Report back the lines in this listing that carry the string "pour".

**Data for this task**
□ □ □

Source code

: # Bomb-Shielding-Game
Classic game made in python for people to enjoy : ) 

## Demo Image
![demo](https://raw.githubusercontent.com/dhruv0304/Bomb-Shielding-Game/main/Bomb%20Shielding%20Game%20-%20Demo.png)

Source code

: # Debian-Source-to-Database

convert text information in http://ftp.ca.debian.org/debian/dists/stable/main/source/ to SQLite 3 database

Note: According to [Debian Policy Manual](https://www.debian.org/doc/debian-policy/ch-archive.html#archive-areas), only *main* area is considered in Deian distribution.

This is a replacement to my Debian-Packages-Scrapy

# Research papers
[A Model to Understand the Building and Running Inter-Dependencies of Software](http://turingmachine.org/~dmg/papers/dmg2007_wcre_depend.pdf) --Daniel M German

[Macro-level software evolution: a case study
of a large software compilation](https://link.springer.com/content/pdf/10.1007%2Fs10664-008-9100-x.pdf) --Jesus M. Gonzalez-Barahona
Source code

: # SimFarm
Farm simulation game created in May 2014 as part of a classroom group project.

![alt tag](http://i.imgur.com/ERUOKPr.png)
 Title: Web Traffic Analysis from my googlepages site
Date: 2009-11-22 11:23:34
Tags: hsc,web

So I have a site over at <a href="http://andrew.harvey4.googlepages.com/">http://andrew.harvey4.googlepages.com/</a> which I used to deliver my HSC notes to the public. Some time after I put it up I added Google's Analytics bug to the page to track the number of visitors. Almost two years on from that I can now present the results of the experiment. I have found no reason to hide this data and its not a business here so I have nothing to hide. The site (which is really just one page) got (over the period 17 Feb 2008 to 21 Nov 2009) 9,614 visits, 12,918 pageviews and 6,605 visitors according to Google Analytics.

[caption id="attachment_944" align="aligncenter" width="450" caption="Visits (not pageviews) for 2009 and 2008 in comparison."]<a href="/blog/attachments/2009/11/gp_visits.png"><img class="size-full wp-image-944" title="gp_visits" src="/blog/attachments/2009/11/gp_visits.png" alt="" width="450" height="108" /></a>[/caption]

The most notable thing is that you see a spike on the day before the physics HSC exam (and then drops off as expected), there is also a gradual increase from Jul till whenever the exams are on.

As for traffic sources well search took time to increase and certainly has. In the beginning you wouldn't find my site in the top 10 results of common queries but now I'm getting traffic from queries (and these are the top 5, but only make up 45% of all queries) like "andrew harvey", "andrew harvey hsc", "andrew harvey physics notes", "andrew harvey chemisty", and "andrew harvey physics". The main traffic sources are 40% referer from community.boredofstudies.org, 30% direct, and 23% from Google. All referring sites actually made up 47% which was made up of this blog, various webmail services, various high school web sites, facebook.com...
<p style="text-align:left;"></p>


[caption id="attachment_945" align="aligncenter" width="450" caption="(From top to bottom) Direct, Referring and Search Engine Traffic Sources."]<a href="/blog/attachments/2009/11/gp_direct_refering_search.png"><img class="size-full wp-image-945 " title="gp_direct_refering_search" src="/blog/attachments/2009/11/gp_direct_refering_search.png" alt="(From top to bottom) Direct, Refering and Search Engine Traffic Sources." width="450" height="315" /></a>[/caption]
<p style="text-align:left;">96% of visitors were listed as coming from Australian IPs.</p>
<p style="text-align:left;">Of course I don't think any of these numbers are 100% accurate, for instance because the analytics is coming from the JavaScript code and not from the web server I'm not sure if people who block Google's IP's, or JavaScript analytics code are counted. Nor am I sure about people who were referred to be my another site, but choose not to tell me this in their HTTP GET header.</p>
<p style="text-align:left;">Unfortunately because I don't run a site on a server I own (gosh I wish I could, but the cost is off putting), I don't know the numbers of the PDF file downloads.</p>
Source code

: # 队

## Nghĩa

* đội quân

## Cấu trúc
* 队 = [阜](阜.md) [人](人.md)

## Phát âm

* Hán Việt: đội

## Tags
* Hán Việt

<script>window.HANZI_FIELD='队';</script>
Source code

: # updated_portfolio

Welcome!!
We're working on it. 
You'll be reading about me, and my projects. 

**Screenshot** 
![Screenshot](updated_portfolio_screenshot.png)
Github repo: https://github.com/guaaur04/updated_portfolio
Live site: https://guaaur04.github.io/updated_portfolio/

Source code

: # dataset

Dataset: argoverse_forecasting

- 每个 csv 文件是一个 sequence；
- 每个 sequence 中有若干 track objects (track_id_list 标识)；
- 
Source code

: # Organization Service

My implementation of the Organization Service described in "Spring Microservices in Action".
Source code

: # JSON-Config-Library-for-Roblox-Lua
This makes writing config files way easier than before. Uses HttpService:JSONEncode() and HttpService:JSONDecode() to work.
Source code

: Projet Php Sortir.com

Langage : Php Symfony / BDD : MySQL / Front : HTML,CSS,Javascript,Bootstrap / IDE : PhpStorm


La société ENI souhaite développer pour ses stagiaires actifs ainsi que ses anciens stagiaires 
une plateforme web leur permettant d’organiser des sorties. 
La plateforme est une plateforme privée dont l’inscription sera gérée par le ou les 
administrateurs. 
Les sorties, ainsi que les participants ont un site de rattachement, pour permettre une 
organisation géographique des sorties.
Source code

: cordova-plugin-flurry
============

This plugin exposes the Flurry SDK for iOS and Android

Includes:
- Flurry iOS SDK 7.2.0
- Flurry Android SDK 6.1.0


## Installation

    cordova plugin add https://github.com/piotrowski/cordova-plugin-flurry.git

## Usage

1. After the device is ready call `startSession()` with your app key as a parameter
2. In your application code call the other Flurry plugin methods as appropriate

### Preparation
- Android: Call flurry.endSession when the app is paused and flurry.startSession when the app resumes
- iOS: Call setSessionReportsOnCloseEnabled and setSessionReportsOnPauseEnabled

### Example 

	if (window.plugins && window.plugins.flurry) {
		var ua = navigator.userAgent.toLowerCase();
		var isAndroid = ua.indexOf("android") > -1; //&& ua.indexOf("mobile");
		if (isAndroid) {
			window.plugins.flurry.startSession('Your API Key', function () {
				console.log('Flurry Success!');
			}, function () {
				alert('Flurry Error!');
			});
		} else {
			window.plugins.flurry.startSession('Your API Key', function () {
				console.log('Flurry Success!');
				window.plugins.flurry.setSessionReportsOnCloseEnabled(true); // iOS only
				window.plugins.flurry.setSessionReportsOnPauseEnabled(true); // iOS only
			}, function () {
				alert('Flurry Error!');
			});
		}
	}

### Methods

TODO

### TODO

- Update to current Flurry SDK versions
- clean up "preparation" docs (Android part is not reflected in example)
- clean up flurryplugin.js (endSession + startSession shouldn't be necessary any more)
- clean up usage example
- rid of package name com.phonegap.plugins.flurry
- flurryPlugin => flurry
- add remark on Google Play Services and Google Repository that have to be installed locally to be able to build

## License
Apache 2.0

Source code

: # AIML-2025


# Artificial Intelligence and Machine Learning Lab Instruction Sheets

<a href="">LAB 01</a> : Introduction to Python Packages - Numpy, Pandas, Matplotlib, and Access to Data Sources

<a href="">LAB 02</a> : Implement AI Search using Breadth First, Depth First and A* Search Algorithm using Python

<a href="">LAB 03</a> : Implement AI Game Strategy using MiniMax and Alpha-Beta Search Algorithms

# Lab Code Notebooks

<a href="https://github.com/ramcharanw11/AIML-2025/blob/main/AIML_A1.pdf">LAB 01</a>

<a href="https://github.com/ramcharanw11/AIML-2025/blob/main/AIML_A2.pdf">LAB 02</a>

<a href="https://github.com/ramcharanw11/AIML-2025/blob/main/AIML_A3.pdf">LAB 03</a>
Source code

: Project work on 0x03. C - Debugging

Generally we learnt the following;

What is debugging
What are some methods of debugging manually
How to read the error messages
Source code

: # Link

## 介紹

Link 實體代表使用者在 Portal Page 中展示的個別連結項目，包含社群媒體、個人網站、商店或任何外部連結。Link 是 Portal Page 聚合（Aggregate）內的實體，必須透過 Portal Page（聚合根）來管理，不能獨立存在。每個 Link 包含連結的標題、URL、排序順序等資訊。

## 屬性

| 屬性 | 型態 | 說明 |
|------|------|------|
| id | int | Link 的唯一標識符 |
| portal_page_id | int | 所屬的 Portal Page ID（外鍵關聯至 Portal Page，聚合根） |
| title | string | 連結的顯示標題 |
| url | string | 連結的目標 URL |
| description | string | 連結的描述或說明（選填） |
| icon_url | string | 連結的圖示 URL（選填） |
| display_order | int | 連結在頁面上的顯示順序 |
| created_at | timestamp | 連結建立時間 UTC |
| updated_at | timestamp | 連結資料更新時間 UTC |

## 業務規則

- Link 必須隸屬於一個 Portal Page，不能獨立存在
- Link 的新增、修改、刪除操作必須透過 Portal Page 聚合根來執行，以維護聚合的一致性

□ □ □

**Task response**
La société ENI souhaite développer pour ses stagiaires actifs ainsi que ses anciens stagiaires 
Les sorties, ainsi que les participants ont un site de rattachement, pour permettre une 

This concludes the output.